Why Google Is Broken for Debugging
One of my greatest pains as a developer is getting no results from Google when searching for an exception message or stack trace. This is one of the few cases where I’m consistently unable to hone my query to glean the knowledge I seek from Google’s index. What gives?
It turns out, most of the time the googlebot sees an exception and stack trace comes along with a 404 or 500 status. Broken web apps in the wild are so common in fact, that Google flags 200 responses that include exceptions or stack traces in the body, and reclassifies them as “soft 404”. We first realized this was a problem for developers, when Google flagged many of the legitimate documentation pages on Omniref, and notified us of “crawler errors” through their webmaster tools. For example DropboxError, DynamoDB::FailureResponse, MemcacheLock and EM::Mongo::RequestResponse are all flagged. We’re not the first to have problems with this feature: Others have also reported misclassification.
Google won’t answer these queries, because it assumes people aren’t interested in bugs, but developers are different.
Everyone knows that debugging is twice as hard as writing a program in the first place. So if you’re as clever as you can be when you write it, how will you ever debug it? – Brian Kernighan
To help developers search better when debugging, we’ve extended our distributed ruby compiler to parse every exception case, with it’s message, file and line number. When browsing Omniref docs, you’ll see this information wherever it’s relevant. For example:
You might’ve noticed that RDoc comment is slightly misleading. In the last example, it uses a loose documentation syntax that looks as if cattr_reader returns a NameError, when it actually raises one. We don’t think the answer for this problem is switching to YARD style tags (even though we support those too). We believe parsing and documenting the code itself is more valuable for everyone than asking developers to maintain explicit properties in a second comment language.
We’ve also rebuilt our index, so copying an exception message like “NameError invalid class attribute name: @BadName lib/active_support/core_ext/class/attribute_accessors.rb:35” will return results directly from the source, compared to nothing from google.
The most exceptional ruby gems
Since this new data also gives us hints about gem reliability, we’ll be baking that information into our index to improve search results in general. Here’s a brief rundown on the stats from the top 1000 most downloaded RubyGems:
There’s a strong correlation between Lines of Code and Total Exceptions Raised, with a Pearson product-moment coefficient of 0.75. It’s interesting to me that the correlation is linear, and stronger with larger projects. That’s the ruby standard library setting the bar in the top right. The larger a system, the more ways any single point could fail unexpectedly, so why isn’t there exponential growth in exceptions? Are exceptions being replaced with more scalable software architectures in large projects?
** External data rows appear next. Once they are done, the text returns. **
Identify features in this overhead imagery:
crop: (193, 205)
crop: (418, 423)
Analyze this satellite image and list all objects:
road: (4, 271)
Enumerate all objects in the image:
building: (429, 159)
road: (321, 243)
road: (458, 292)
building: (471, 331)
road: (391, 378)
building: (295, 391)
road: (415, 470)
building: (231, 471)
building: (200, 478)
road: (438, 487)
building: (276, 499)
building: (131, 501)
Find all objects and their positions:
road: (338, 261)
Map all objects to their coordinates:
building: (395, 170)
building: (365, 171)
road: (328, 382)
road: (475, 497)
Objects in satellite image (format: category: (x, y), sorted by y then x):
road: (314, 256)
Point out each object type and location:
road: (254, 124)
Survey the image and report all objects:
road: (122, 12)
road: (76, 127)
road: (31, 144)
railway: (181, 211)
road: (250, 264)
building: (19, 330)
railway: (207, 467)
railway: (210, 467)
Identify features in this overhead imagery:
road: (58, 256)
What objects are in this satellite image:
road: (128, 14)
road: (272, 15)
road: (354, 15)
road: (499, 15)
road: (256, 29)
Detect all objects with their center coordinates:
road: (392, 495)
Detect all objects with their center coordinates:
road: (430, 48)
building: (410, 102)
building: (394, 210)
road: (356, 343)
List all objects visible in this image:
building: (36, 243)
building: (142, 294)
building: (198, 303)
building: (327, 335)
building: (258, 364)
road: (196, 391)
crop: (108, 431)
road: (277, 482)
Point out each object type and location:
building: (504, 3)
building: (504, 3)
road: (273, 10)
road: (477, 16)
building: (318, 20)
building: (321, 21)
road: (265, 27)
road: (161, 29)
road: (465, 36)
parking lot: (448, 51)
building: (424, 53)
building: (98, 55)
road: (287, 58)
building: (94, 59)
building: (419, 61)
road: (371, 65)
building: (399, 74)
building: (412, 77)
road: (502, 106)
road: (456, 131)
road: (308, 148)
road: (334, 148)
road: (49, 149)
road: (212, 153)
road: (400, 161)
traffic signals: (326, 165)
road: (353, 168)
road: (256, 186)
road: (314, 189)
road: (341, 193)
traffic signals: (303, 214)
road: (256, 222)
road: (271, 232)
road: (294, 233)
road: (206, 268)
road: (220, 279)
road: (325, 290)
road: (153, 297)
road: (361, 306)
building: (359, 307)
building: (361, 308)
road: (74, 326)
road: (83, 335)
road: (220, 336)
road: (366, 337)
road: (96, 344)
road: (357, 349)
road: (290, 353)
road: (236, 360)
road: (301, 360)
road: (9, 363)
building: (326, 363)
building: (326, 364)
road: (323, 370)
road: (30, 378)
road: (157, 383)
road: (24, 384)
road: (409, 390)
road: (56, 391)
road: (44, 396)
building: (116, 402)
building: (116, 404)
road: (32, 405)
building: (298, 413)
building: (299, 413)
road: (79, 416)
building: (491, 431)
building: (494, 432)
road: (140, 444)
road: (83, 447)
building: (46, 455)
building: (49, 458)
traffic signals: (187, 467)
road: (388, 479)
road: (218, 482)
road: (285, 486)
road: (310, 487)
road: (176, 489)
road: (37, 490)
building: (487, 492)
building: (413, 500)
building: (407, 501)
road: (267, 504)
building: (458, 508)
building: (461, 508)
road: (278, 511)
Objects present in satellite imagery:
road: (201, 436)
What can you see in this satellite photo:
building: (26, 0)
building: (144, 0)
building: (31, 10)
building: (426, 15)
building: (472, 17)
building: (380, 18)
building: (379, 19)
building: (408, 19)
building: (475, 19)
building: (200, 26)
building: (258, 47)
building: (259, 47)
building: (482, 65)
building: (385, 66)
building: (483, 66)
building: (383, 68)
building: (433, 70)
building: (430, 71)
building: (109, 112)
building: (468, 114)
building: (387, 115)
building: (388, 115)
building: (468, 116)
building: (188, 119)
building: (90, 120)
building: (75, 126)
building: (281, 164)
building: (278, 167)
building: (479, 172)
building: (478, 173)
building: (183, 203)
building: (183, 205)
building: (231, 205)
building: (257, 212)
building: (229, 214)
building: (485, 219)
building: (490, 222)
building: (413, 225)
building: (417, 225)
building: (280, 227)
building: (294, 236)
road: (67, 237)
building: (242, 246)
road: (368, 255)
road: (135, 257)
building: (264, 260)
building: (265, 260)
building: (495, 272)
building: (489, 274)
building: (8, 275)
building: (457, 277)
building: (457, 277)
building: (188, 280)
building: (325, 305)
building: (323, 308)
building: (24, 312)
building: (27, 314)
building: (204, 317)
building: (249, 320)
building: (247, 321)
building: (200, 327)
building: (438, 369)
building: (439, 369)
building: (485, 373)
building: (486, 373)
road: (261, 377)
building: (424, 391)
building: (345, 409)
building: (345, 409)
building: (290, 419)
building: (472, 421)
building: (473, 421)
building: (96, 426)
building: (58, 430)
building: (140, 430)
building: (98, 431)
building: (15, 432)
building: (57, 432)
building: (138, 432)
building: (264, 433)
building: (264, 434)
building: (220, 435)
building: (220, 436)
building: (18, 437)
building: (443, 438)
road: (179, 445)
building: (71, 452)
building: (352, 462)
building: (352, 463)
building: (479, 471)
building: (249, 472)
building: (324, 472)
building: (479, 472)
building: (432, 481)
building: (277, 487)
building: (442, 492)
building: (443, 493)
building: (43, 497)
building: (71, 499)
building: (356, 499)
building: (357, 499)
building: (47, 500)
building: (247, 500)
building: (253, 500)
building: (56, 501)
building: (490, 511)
You can also see the bands that raise single digit exceptions toward the bottom. Are these programmers just not creative enough to imagine all the ways their software can fail? Is the domain so trivial that they’ve perfectly covered all the bases? Maybe they refuse to use exceptions on principle? We’ll have to dig deeper into the data to answer those questions, but I’m left wondering how RubyGems would do if subjected to the Black Team.
Another way to look at Exceptions per LoC shows surprising normality, except for the large clusters of outliers that don’t raise exceptions at all. The average RubyGem raises 7.5 exceptions per 1,000 LoC.
The correlation between exceptions raised and number of releases for a gem is weak, and can be completely explained by a third variable, lines of code. Total number of releases is identically correlated with LoC and Exceptions at 0.23. It appears it’s rare to release new versions that add any exception cases by themselves, e.g. from a small patch or bug report. It’s much more common to preemptively add exceptions when releasing new code. If you can predict a case, is it really that exceptional? Would it be better to return an error instead since Ruby is a dynamically typed language?
Personally, I’m of the school that exceptions should only be raised for truly exceptional behavior, never as a message passing mechanism, as the latter is essentially GOTO an unknown address. It’s an expensive operation for the machine. Worse, they’re expensive for developers to spend their time handling properly. Worst of all, in the unhandled case, the end user pays the ultimate price. More seasoned programmers than me, like Dijkstra and Spolsky are better reading on the topic.